The tumor microenvironment (TME) influences cancer progression and therapy response. Therefore, understanding what regulates the TME immune compartment is vital. Here we show that microbiota signals program mononuclear phagocytes in the TME toward immunostimulatory monocytes and dendritic cells (DCs). Single-cell RNA sequencing revealed that absence of microbiota skews the TME toward pro-tumorigenic macrophages. Mechanistically, we show that microbiota-derived stimulator of interferon genes (STING) agonists induce type I interferon (IFN-I) production by intratumoral monocytes to regulate macrophage polarization and natural killer (NK) cell-DC crosstalk. Microbiota modulation with a high-fiber diet triggered the intratumoral IFN-I-NK cell-DC axis and improved the efficacy of immune checkpoint blockade (ICB). We validated our findings in individuals with melanoma treated with ICB and showed that the predicted intratumoral IFN-I and immune compositional differences between responder and non-responder individuals can be transferred by fecal microbiota transplantation.
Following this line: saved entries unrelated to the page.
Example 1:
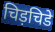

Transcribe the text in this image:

चिड़चिडे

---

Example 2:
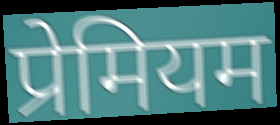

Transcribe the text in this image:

प्रेमियम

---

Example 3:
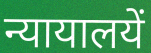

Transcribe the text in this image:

न्यायालयें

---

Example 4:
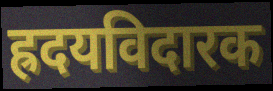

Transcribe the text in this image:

ह्रदयविदारक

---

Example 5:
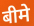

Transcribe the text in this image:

बीमे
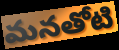
మనతోటి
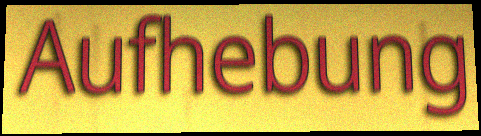
Aufhebung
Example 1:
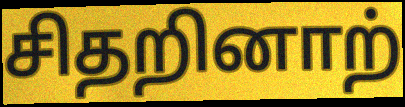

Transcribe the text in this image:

சிதறினாற்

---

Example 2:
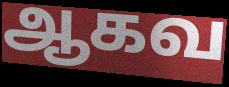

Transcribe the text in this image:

ஆகவ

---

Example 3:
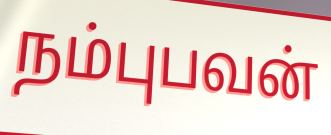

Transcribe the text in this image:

நம்புபவன்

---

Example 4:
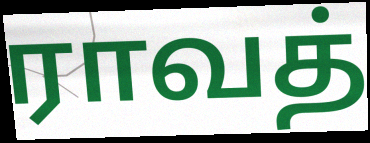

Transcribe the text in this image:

ராவத்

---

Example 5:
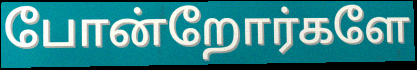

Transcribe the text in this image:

போன்றோர்களே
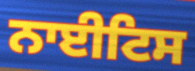
ਨਾਈਟਿਸ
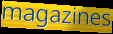
magazines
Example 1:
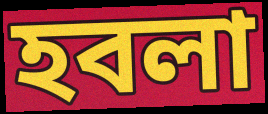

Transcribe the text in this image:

হবলা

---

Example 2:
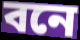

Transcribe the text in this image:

বনে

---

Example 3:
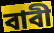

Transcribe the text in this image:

বাবী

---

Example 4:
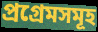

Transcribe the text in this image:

প্ৰগ্ৰেমসমূহ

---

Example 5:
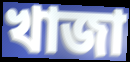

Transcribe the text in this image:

খাজা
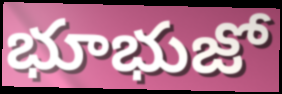
భూభుజో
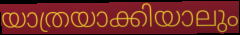
യാത്രയാക്കിയാലും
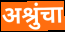
अश्रुंचा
Our study uncovers a mechanistic link between the microbiota and the innate TME that can be harnessed to improve cancer therapies.
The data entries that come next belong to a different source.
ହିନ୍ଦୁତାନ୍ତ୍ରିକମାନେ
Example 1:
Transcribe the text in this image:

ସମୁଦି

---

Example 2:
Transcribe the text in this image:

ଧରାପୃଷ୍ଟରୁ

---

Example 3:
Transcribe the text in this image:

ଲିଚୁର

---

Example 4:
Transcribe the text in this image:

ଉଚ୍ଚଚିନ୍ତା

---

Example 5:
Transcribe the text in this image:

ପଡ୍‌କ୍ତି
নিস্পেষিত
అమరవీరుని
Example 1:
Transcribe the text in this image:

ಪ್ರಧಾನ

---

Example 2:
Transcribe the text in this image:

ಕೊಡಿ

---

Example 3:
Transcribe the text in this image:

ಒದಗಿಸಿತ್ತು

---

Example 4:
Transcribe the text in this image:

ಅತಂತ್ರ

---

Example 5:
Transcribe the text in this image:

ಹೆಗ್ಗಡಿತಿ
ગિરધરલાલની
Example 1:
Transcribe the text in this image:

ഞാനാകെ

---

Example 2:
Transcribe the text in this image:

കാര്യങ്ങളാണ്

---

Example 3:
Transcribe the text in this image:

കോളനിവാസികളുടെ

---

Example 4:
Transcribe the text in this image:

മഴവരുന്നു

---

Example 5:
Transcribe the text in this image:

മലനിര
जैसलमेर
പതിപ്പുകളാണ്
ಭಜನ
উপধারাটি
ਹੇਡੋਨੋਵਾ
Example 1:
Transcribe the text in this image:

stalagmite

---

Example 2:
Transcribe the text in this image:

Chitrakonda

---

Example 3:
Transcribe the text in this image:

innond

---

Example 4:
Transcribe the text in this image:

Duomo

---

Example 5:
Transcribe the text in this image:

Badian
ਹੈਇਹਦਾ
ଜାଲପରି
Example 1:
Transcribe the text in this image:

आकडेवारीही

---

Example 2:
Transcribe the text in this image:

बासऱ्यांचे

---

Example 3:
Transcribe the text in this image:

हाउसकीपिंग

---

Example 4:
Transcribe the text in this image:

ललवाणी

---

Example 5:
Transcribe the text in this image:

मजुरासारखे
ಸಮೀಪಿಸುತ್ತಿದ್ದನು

肿瘤微环境 (TME) 影响癌症进展和治疗反应。因此，了解调节 TME 免疫区室的因素至关重要。在这里，我们显示微生物群信号将 TME 中的单核吞噬细胞编程为免疫刺激性单核细胞和树突状细胞 (DC)。单细胞 RNA 测序显示，缺乏微生物群会使 TME 偏向促肿瘤巨噬细胞。从机制上讲，我们表明微生物群衍生的干扰素基因刺激物 (STING) 激动剂诱导肿瘤内单核细胞产生 I 型干扰素 (IFN-I) 以调节巨噬细胞极化和自然杀伤 (NK) 细胞-DC 串扰。高纤维饮食对微生物群的调节触发了肿瘤内 IFN-I-NK 细胞-DC 轴，并提高了免疫检查点阻断 (ICB) 的功效。我们在接受 ICB 治疗的黑色素瘤患者中验证了我们的发现，并表明预测的肿瘤内 IFN-I 和应答者和非应答者个体之间的免疫成分差异可以通过粪便微生物群移植进行转移。我们的研究揭示了微生物群与可用于改善癌症治疗的先天 TME 之间的机制联系。